For well over a decade Latin America has not produced the powerful romantic heroes that the rest of the world craves. Stable democracy represented by a succession of well groomed, urbane, middle-aged men in suits (whose names are rarely remembered) may look better than the bloody horrors of the 1970s and 1980s. But it has not been enough to satisfy our latent desire that Latin America should indulge our fantasies by delivering stories of desperados who triumph against the odds. Now there's Hugo Chavez, the recently re-confirmed president of Venezuela.
Chavez led a coup in 1992, and touched the hearts of Venezuelans even though he failed to overthrow the spectacularly corrupt president, Carlos Andres Perez. The coup attempt set off a chain reaction which eventually consumed everything that had been built up over the previous 40 years. First the political establishment turned on Perez and destroyed him. They, in their turn, were destroyed by Chavez when he ran for the presidency in 1998 and was voted into the presidential palace he had once tried to occupy by force. Since then he has dismantled all the institutions made rotten from within by the corrupt politicians.
As well as being immensely popular, Chavez has all the characteristics we've come to expect of a radical Latin American strongman. He is macho, active, smart, witty, brave and counts himself a friend of Fidel Castro. Richard Gott has fallen in love with Chavez. He admits as much in the last few pages of his book; though the extraordinary novelistic description of their first meeting at the beginning has already given the game away.
Gott catches sight of Chavez in the presidential palace in Caracas: " . . . he was standing in the garden with his back to me, gazing out towards the small forest of bamboos and palms fringing the far end of the lawn. [In public] he always appears decisive and radiates confidence and optimism. Yet alone in the garden he appeared more vulnerable, a monochrome and ambiguous sculpture on a green lawn dressed in a grey suit."

Raw records:

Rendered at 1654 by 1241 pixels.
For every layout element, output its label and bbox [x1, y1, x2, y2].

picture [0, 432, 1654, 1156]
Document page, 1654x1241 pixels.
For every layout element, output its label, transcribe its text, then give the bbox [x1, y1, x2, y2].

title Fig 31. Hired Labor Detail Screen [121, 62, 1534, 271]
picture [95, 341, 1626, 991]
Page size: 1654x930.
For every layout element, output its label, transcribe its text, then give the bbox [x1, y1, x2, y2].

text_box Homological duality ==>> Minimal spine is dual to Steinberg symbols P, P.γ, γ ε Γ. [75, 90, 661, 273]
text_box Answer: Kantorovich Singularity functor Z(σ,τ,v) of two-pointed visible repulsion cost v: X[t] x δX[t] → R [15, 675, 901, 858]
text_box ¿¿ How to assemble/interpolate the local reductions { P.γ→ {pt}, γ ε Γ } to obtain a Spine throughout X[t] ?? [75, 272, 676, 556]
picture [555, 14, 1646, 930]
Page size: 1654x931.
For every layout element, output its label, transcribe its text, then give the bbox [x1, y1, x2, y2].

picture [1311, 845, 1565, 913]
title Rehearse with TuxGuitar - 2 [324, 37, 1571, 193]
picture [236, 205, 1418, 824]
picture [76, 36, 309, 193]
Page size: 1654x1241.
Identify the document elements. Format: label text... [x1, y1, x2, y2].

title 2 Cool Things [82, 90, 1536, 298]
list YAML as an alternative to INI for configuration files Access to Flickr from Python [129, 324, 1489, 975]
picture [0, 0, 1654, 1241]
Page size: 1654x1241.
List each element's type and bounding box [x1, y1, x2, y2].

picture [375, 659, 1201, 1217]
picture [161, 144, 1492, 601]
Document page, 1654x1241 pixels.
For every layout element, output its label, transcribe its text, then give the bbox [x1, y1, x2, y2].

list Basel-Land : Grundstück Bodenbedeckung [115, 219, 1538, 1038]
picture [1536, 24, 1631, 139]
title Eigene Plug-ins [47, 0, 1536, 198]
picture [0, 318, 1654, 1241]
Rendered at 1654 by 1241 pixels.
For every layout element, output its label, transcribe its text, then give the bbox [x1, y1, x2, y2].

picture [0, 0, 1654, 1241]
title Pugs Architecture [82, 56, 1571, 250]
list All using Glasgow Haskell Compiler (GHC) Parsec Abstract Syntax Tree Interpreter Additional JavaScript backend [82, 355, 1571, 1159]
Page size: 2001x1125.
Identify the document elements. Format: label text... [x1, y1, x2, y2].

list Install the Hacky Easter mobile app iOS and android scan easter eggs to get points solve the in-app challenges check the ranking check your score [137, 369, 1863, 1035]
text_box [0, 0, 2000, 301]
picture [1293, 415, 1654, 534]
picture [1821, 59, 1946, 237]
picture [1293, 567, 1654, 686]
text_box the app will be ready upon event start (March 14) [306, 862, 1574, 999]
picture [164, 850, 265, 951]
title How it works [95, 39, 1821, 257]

Requirement 1: Name the five qualities that the review of the Hugo Chavez book says Chavez has.
Requirement 2: Retype the rows word for word, beginning at the very first row and stopping after the line that contains "picture [161, 144, 1492, 601]".

Full solution 1: macho, active, smart, witty, brave

Full solution 2:
Rendered at 1654 by 1241 pixels.
For every layout element, output its label and bbox [x1, y1, x2, y2].

picture [0, 432, 1654, 1156]
Document page, 1654x1241 pixels.
For every layout element, output its label, transcribe its text, then give the bbox [x1, y1, x2, y2].

title Fig 31. Hired Labor Detail Screen [121, 62, 1534, 271]
picture [95, 341, 1626, 991]
Page size: 1654x930.
For every layout element, output its label, transcribe its text, then give the bbox [x1, y1, x2, y2].

text_box Homological duality ==>> Minimal spine is dual to Steinberg symbols P, P.γ, γ ε Γ. [75, 90, 661, 273]
text_box Answer: Kantorovich Singularity functor Z(σ,τ,v) of two-pointed visible repulsion cost v: X[t] x δX[t] → R [15, 675, 901, 858]
text_box ¿¿ How to assemble/interpolate the local reductions { P.γ→ {pt}, γ ε Γ } to obtain a Spine throughout X[t] ?? [75, 272, 676, 556]
picture [555, 14, 1646, 930]
Page size: 1654x931.
For every layout element, output its label, transcribe its text, then give the bbox [x1, y1, x2, y2].

picture [1311, 845, 1565, 913]
title Rehearse with TuxGuitar - 2 [324, 37, 1571, 193]
picture [236, 205, 1418, 824]
picture [76, 36, 309, 193]
Page size: 1654x1241.
Identify the document elements. Format: label text... [x1, y1, x2, y2].

title 2 Cool Things [82, 90, 1536, 298]
list YAML as an alternative to INI for configuration files Access to Flickr from Python [129, 324, 1489, 975]
picture [0, 0, 1654, 1241]
Page size: 1654x1241.
List each element's type and bounding box [x1, y1, x2, y2].

picture [375, 659, 1201, 1217]
picture [161, 144, 1492, 601]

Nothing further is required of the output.